A primeira coisa que avistamos foi um pé de faveleiro.

“Um pé de faveleiro, olhando microscopicamente, na ponta tem uma bolsinha, com uma ligadura”, explicou meu comparsa, um homem de muitas prosopopéias.

Seguimos devagar, com o sol do Sertão rasgando. O cheiro de lenha lembrava a infância do meu amigo. Aos sete anos, fazia cabana com jurema, um tipo de madeira. Ficamos analisando o nome “jurema”, que ele acha lindo, eu nem tanto. Não consegui me lembrar o que fazia aos sete anos. Sei apenas que era 1976.

A cada pedido de informação, olhares que nos analisavam. Na fala de cada um, a distância. Pelo bonito da fala, a gente sabe as distâncias. Cada entonação, uma légua a mais ou a menos. Pensei também nos pés, que têm tanta poesia quanto as mãos, e a gente nem repara direito.

Foi nesta segunda parte da viagem que reparei como o sertão é repleto de aves, dos mais diversos estilos. Desde o Carcará, que me lembra logo a voz da Maria Bethânia ("Carcará/Pega, mata e come"), passando pelo gavião e o urubu, que nunca voa batendo asas, fica apenas flanando, pegando bigu nos ventos, ele que não é besta nem nada. Surgiram jandaias, da família dos picitassídios, algo assim, que é a mesma turma dos papagaios, periquitos, tucanos etc. Elas ficaram de leve, bem quietas, olhando o movimento. Galos de Campina, Casaca de Couro, Concris, por ai vai.

Passamos por Areial, e neste momento, o joelho do meu amigo começou a doer. Diante da minha indigência sobre a fauna e a flora do Sertão, só me restou inventar uma árvore, “Vespertina”, que se junta à minha “Arenosa”, criada na viagem do Exu ao Crato, e que está sendo catalogada pela minha ciência. Cruzamos com uma planta chamada “caroá”, que é arrancada pelo talo, a gente mastiga, e mata a sede, igualzinho aos cangaceiros de outros tempos. Depois, Maraí descascou um mandacaru e comemos. Aos 38 anos, nunca tinha comigo mandacaru, deu tudo certo, estou vivo, mata mesmo a sede.

Passamos por Caraíbas. No Bar do Zé Preto, estava passando um jogo do Campeonato Alemão. Tomamos café, olhamos o tempo, estamos cansados mas inteiros.

__Amostra de dados__:
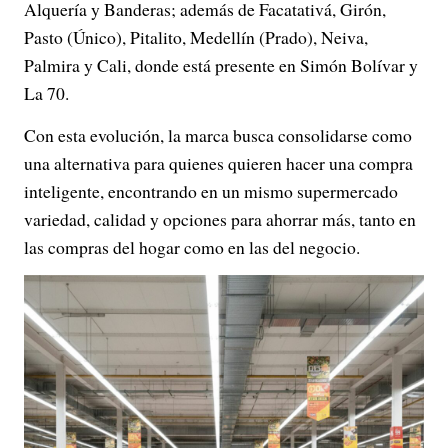
Alquería y Banderas; además de Facatativá, Girón,
Pasto (Único), Pitalito, Medellín (Prado), Neiva,
Palmira y Cali, donde está presente en Simón Bolívar y
La 70.
Con esta evolución, la marca busca consolidarse como
una alternativa para quienes quieren hacer una compra
inteligente, encontrando en un mismo supermercado
variedad, calidad y opciones para ahorrar más, tanto en
las compras del hogar como en las del negocio.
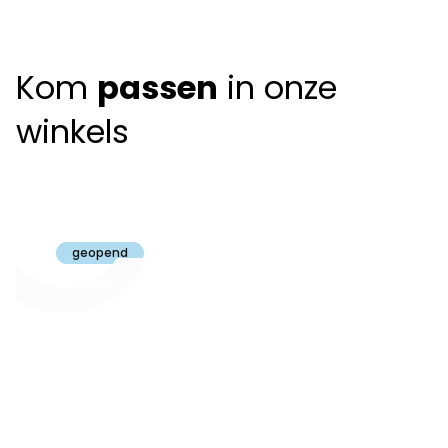
Kom
passen
in onze
winkels
Claeyssens
Brugge
geopend
Openingsuren
dinsdag t.e.m.
09:30 - 18:00
zaterdag:
zon- en maandag:
Gesloten
steeds op
audiologie:
afspraak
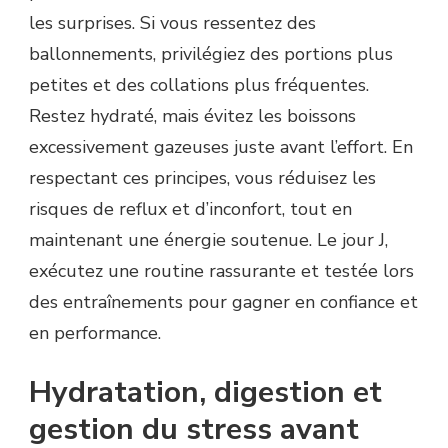
les surprises. Si vous ressentez des
ballonnements, privilégiez des portions plus
petites et des collations plus fréquentes.
Restez hydraté, mais évitez les boissons
excessivement gazeuses juste avant l’effort. En
respectant ces principes, vous réduisez les
risques de reflux et d’inconfort, tout en
maintenant une énergie soutenue. Le jour J,
exécutez une routine rassurante et testée lors
des entraînements pour gagner en confiance et
en performance.
Hydratation, digestion et
gestion du stress avant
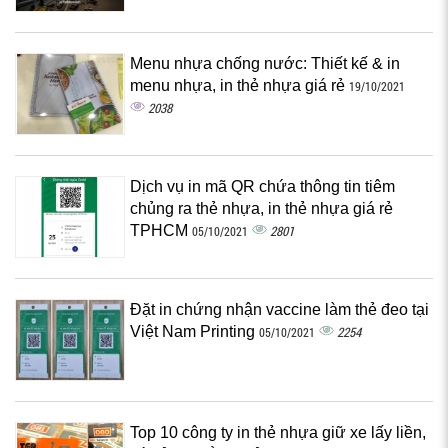
Menu nhựa chống nước: Thiết kế & in
menu nhựa, in thẻ nhựa giá rẻ
19/10/2021
2038
Dịch vụ in mã QR chứa thông tin tiêm
chủng ra thẻ nhựa, in thẻ nhựa giá rẻ
TPHCM
2801
05/10/2021
Đặt in chứng nhận vaccine làm thẻ đeo tại
Việt Nam Printing
2254
05/10/2021
Top 10 công ty in thẻ nhựa giữ xe lấy liền,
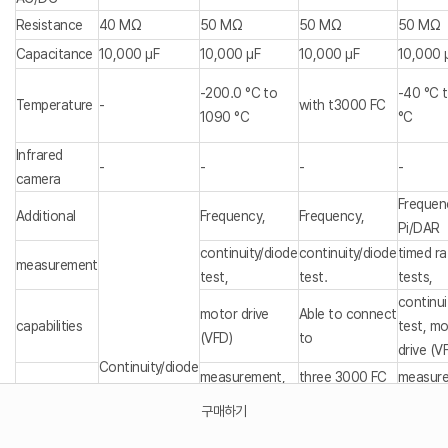
Resistance
40 MΩ
50 MΩ
50 MΩ
50 MΩ
Capacitance
10,000 μF
10,000 μF
10,000 μF
10,000 
-200.0 °C to
-40 °C 
Temperature
-
with t3000 FC
1090 °C
°C
Infrared
-
-
-
-
camera
Frequen
Additional
Frequency,
Frequency,
Pi/DAR
continuity/diode
continuity/diode
timed ra
measurement
test,
test.
tests,
continui
motor drive
Able to connect
capabilities
test, m
(VFD)
to
drive (V
Continuity/diode
measurement,
three 3000 FC
measure
test
microam
구매하기
duty cycle,
modules.
relative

__Conjunto de tarefas__:
A – Segundo o texto sobre a viagem pelo Sertão, o que o amigo do narrador fazia aos sete anos?
B – Reescreva o trecho do texto sobre a viagem pelo Sertão começando em "A cada pedido" e terminando em "por ai vai.", trocando "urubu" por "abutre".
C – Dê continuidade ao relato da viagem pelo Sertão a partir do ponto em que ele termina.
Os registros não têm nenhum papel nesta atividade.

__Respostas__:
A – Fazia cabana com jurema, um tipo de madeira.

B –
A cada pedido de informação, olhares que nos analisavam. Na fala de cada um, a distância. Pelo bonito da fala, a gente sabe as distâncias. Cada entonação, uma légua a mais ou a menos. Pensei também nos pés, que têm tanta poesia quanto as mãos, e a gente nem repara direito.

Foi nesta segunda parte da viagem que reparei como o sertão é repleto de aves, dos mais diversos estilos. Desde o Carcará, que me lembra logo a voz da Maria Bethânia ("Carcará/Pega, mata e come"), passando pelo gavião e o abutre, que nunca voa batendo asas, fica apenas flanando, pegando bigu nos ventos, ele que não é besta nem nada. Surgiram jandaias, da família dos picitassídios, algo assim, que é a mesma turma dos papagaios, periquitos, tucanos etc. Elas ficaram de leve, bem quietas, olhando o movimento. Galos de Campina, Casaca de Couro, Concris, por ai vai.

C –
“Quero ver se tem uma mulher que faça café melhor que eu. Pode ser solteira, moça, casada”, arrota Zé Preto, que é bem preto mesmo.

Para evitar problemas, não comentei que o café estava doce demais e meio arenoso.

Paradas servem apenas para deixar a alma chegar e olhar para o povo. Seguimos. Um rapaz pergunta se somos hippies. Antes de responder, ele diz que queria trocar uns dentes de jacaré com a gente, mas estamos sem paciência, a negociação finda por ali mesmo. Negócio de jacaré é mais para a turma do Pantanal, e a conversa aqui é mais seca.

A pescaria no Velho Chico, tão alardeada pelo Marai, desde o começo da viagem, foi de uma inutilidade completa. Confirmo minha sina: não nasci com o dom dos peixes, da pesca, o mistério dos anzóis. Eles, os peixes, sempre comem toda a isca, e me deixam feito tonto. Marai pescou somente água. Nosso almoço foi apenas a salada com pão e café.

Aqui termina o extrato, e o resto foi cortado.